→ **Work instructions**
Scan the entries for "text". Every line that holds it is to be copied.

(Stored data entries)
────────────────────────────────────────

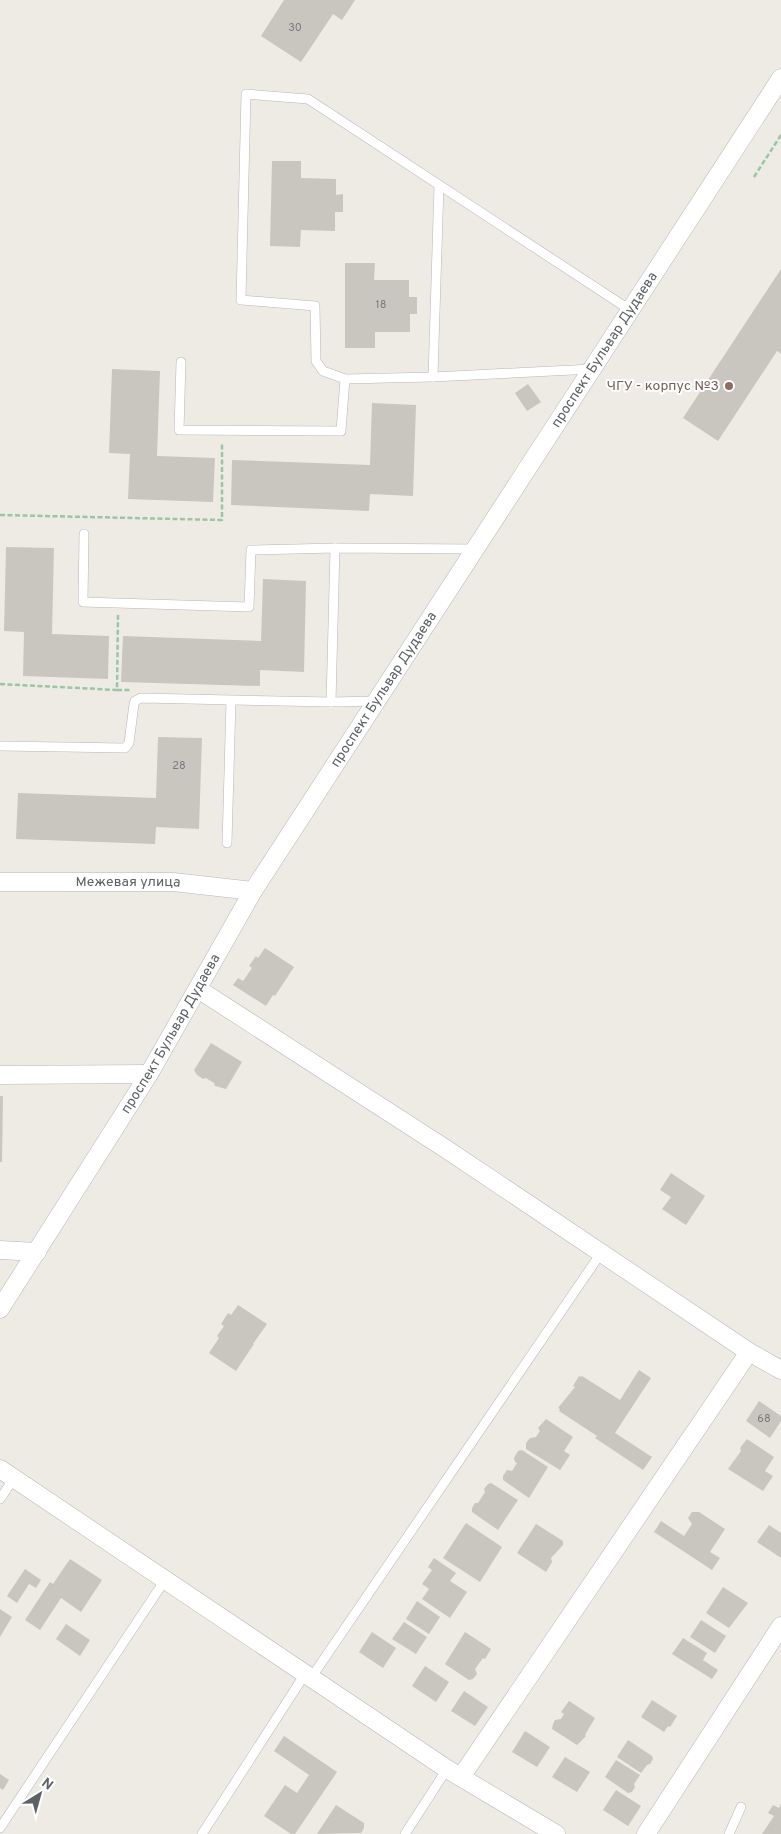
<svg xmlns="http://www.w3.org/2000/svg" width="781" height="1834" font-family="Overpass,sans-serif">
<style>
.building{fill:#c9c6c0}
.lines{fill:none;stroke-linecap:round;stroke-linejoin:round}
.lane-casing{stroke:#b5b7bb;stroke-width:10}
.street-casing{stroke:#b5b7bb;stroke-width:19}
.path{stroke:#9ac6a4;stroke-width:2.5;stroke-dasharray:5 2.5;stroke-linecap:butt}
.lane{stroke:#fff;stroke-width:9}
.street{stroke:#fff;stroke-width:18}
.education-dot{fill:#8d6e63;stroke:#fff;stroke-width:2}
.labels{text-anchor:middle;dominant-baseline:central;stroke-width:4;stroke-linejoin:round;paint-order:stroke}
.number-label{font-size:11px;fill:#777a7c}
.street-label{font-size:14px;fill:#5c6165;stroke:#fff}
.education-label{font-size:14px;fill:#785e54;stroke:#fff;text-anchor:end}
</style>
<rect width="100%" height="100%" fill="#eeebe4"/>
<g class="building">
<polygon points="284,0 355,0 342,20 333,14 301,62 261,36"/>
<polygon points="272,161 301,161 301,178 336,179 336,195 343,194 343,212 335,212 335,231 301,230 300,247 270,246"/>
<polygon points="345,263 375,263 374,280 409,280 409,297 417,297 417,314 410,314 410,332 375,332 375,348 345,348"/>
<polygon points="781,269 781,354 777,351 718,441 683,418"/>
<polygon points="112,369 160,371 157,456 215,458 213,502 128,499 130,454 109,453"/>
<polygon points="528,384 541,402 527,411 515,393"/>
<polygon points="372,403 416,405 413,496 370,494 369,511 231,505 232,460 370,465"/>
<polygon points="6,547 54,548 52,634 109,636 108,679 23,676 24,632 4,631"/>
<polygon points="263,579 306,581 304,672 260,670 260,686 121,682 123,636 261,641"/>
<polygon points="158,737 202,738 199,829 156,827 155,844 16,839 18,793 156,798"/>
<polygon points="265,948 294,967 275,996 273,995 266,1006 233,985 238,978 243,981 252,968 249,966 256,956 258,958"/>
<polygon points="211,1043 242,1062 226,1089 215,1086 214,1083 206,1078 203,1079 197,1075 194,1070"/>
<polygon points="0,1096 3,1096 2,1162 0,1162"/>
<polygon points="671,1173 705,1196 686,1225 662,1209 671,1197 660,1190"/>
<polygon points="238,1305 267,1324 253,1344 254,1344 236,1371 209,1353 219,1338 217,1336 224,1326 221,1324 228,1313 231,1315"/>
<polygon points="639,1370 651,1378 615,1433 652,1457 643,1470 595,1438 597,1436 559,1411 560,1409 558,1408 575,1387 573,1386 579,1376 581,1377 582,1376 620,1400"/>
<polygon points="759,1401 781,1416 781,1421 770,1438 746,1421"/>
<polygon points="546,1419 573,1437 564,1451 570,1455 560,1470 526,1449 526,1443 530,1438 536,1437 540,1431 538,1428"/>
<polygon points="747,1439 774,1457 765,1471 773,1476 763,1491 728,1469 741,1451 740,1448"/>
<polygon points="522,1450 548,1467 529,1498 503,1480 503,1476 507,1470 512,1471 517,1463 515,1462 514,1458 518,1451"/>
<polygon points="491,1483 518,1500 498,1530 472,1512 472,1508 475,1503 478,1503 485,1492 484,1489 488,1484"/>
<polygon points="692,1512 699,1512 725,1529 710,1552 720,1558 712,1570 654,1532 661,1521 684,1536 692,1524 688,1518"/>
<polygon points="466,1523 502,1547 480,1582 443,1558"/>
<polygon points="536,1524 563,1541 563,1545 551,1558 552,1562 546,1572 517,1553"/>
<polygon points="769,1525 781,1533 781,1558 757,1542"/>
<polygon points="434,1558 456,1573 450,1581 467,1592 450,1618 422,1599 429,1589 422,1584 432,1570 428,1567"/>
<polygon points="70,1559 102,1580 81,1612 61,1598 40,1630 25,1620 50,1582 53,1584"/>
<polygon points="25,1569 41,1580 36,1588 29,1584 17,1603 7,1596"/>
<polygon points="723,1587 748,1603 729,1628 706,1613"/>
<polygon points="417,1601 440,1617 429,1634 406,1619"/>
<polygon points="0,1609 12,1617 0,1637"/>
<polygon points="701,1620 726,1636 715,1653 690,1637"/>
<polygon points="404,1622 427,1637 416,1654 392,1639"/>
<polygon points="66,1624 90,1640 80,1656 56,1639"/>
<polygon points="372,1632 396,1648 383,1668 359,1652"/>
<polygon points="465,1632 491,1649 485,1659 483,1658 475,1669 477,1674 473,1679 469,1680 445,1664"/>
<polygon points="683,1638 707,1653 703,1660 718,1670 712,1679 672,1654"/>
<polygon points="425,1666 449,1682 436,1702 412,1686"/>
<polygon points="464,1691 488,1707 475,1726 451,1711"/>
<polygon points="652,1700 677,1716 670,1727 668,1726 664,1732 641,1717"/>
<polygon points="569,1701 595,1718 585,1735 586,1736 577,1745 552,1729 553,1724 555,1720 561,1719 564,1714 561,1712"/>
<polygon points="525,1731 550,1747 537,1767 512,1752"/>
<polygon points="284,1736 337,1772 295,1834 291,1834 264,1816 285,1785 297,1793 309,1775 274,1751"/>
<polygon points="628,1740 652,1756 653,1759 650,1764 647,1765 641,1773 617,1757"/>
<polygon points="565,1757 590,1772 577,1792 552,1777"/>
<polygon points="616,1760 640,1775 634,1784 635,1787 632,1792 628,1793 605,1777"/>
<polygon points="0,1774 9,1780 3,1790 0,1788"/>
<polygon points="616,1790 641,1806 628,1826 603,1810"/>
<polygon points="781,1804 781,1834 762,1834 774,1816 768,1813 773,1805 779,1808"/>
<polygon points="336,1805 364,1823 364,1828 361,1833 317,1834"/>
</g>
<g class="lines">
<g class="lane-casing">
<g id="lane">
<polyline points="439,185 433,377 592,369"/>
<polyline points="181,362 179,430 341,431 345,379"/>
<polyline points="433,377 345,379 323,371 316,361 315,306 241,300 246,94 308,99 630,310"/>
<polyline points="84,534 83,602 249,607 251,550 335,548 475,549"/>
<polyline points="331,702 335,548"/>
<polyline points="0,746 125,748 129,743 134,704 135,701 141,698 331,702 376,701"/>
<polyline points="227,843 231,701"/>
<polyline points="0,1499 14,1478"/>
<polyline points="311,1678 601,1253"/>
<polyline points="0,1828 165,1580"/>
<polyline points="202,1834 305,1674"/>
<polyline points="405,1834 447,1769"/>
<polyline points="729,1834 741,1807"/>
</g>
</g>
<g class="street-casing">
<g id="street">
<path id="s1" d="M0,882h173l80,9"/>
<polyline points="198,989 446,1149 749,1352 781,1370"/>
<polyline points="0,1075 149,1074"/>
<polyline points="0,1250 37,1252"/>
<path id="s2" d="M0,1309l149,-235 104,-183 528,-813"/>
<polyline points="0,1469 447,1769 556,1834"/>
<polyline points="461,1777 749,1352"/>
<polyline points="646,1834 781,1626"/>
</g>
</g>
<g class="path">
<polyline points="754,177 781,135"/>
<polyline points="0,515 222,520 222,442"/>
<polyline points="0,684 117,690 118,615"/>
<polyline points="117,690 130,690"/>
</g>
<use href="#lane" class="lane"/>
<use href="#street" class="street"/>
</g>
<circle class="education-dot" cx="729" cy="386" r="5"/>
<g class="labels">
<g class="number-label">
<text x="295" y="28">30</text>
<text x="381" y="305">18</text>
<text x="179" y="766">28</text>
<text x="764" y="1419">68</text>
</g>
<g class="street-label">
<text stroke="none"><textPath href="#s2" startOffset="1134">проспект Бульвар Дудаева</textPath></text>
<text stroke="none"><textPath href="#s2" startOffset="729">проспект Бульвар Дудаева</textPath></text>
<text stroke="none"><textPath href="#s1" startOffset="128">Межевая улица</textPath></text>
<text stroke="none"><textPath href="#s2" startOffset="324">проспект Бульвар Дудаева</textPath></text>
</g>
<g class="education-label">
<text x="719" y="386">ЧГУ - корпус №3</text>
</g>
</g>
<g transform="translate(40 1794) rotate(37)" stroke="#ffffff" stroke-width="4" paint-order="stroke">
<path d="M0-4L9 19L0 12L-9 19Z" fill="#5c6165"/>
<text y="-8" font-size="14" font-weight="bold" text-anchor="middle" fill="#5c6165">N</text>
</g>
</svg>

────────────────────────────────────────

→ **Solution below**
.labels{text-anchor:middle;dominant-baseline:central;stroke-width:4;stroke-linejoin:round;paint-order:stroke}
.education-label{font-size:14px;fill:#785e54;stroke:#fff;text-anchor:end}
<text x="295" y="28">30</text>
<text x="381" y="305">18</text>
<text x="179" y="766">28</text>
<text x="764" y="1419">68</text>
<text stroke="none"><textPath href="#s2" startOffset="1134">проспект Бульвар Дудаева</textPath></text>
<text stroke="none"><textPath href="#s2" startOffset="729">проспект Бульвар Дудаева</textPath></text>
<text stroke="none"><textPath href="#s1" startOffset="128">Межевая улица</textPath></text>
<text stroke="none"><textPath href="#s2" startOffset="324">проспект Бульвар Дудаева</textPath></text>
<text x="719" y="386">ЧГУ - корпус №3</text>
<text y="-8" font-size="14" font-weight="bold" text-anchor="middle" fill="#5c6165">N</text>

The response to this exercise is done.